Naquela noite, Martin organizou uma pequena festa em homenagem a Alice. O jardineiro, o motorista e a cozinheira também participaram.

Mais tarde, sentados juntos, Martin falou em voz baixa:

— Eu não estou ficando mais jovem, Alice. Preciso te contar algo importante.

Alice o encarou, sentindo o peso em suas palavras.

— Quando você tinha 17 anos, a Sra. Chester me contou a verdade. Você… você é minha filha. Sua mãe e eu éramos jovens. Não pude me casar com ela por causa da pressão da minha família. Ela foi embora sem me dizer que estava grávida. Depois que ela faleceu, você foi parar em um orfanato. Só descobri tarde demais.

As lágrimas começaram a rolar no rosto de Alice.

— Eu desconfiava. Sempre senti uma conexão com o senhor, como se finalmente eu tivesse encontrado meu lugar.

— Queria ter contado antes — disse ele, segurando sua mão. — Mas tive medo de mudar o que tínhamos. Espero… ter sido um bom pai, mesmo sem saber.

— Foi sim — sussurrou ela. — Foi o melhor que eu poderia ter tido.

Semanas depois

A saúde de Martin piorou. Em seu último dia, pediu que todos os filhos se reunissem.

— Sei que todos querem saber quem vai herdar o quê — começou ele. — A empresa ficará com Adam, James, Lucy e Eva. Mas a casa, as terras e meu patrimônio pessoal… tudo vai para a Alice.

— O quê?! — gritou Lucy.

— Ela te manipulou! — berrou Adam. — Vamos resolver isso na justiça!

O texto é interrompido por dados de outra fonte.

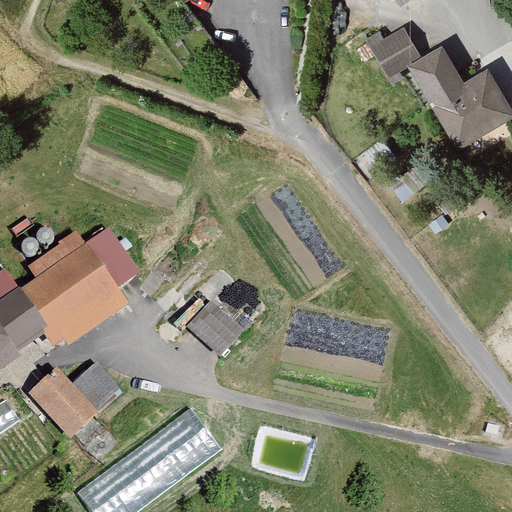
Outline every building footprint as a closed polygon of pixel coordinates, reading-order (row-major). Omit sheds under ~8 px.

— Podem tentar — respondeu Martin com firmeza. — Mas Alice é minha filha. A única que realmente se importou comigo — e não com meu dinheiro. Ela ficou ao meu lado sem nunca pedir nada em troca.

Os outros saíram, furiosos, deixando Martin a sós com Alice.

— Agora você tem tudo de que precisa — disse ele, com voz fraca. — Só quero que saiba… eu te amo.

— Também te amo, pai — sussurrou Alice, segurando sua mão até seu último suspiro.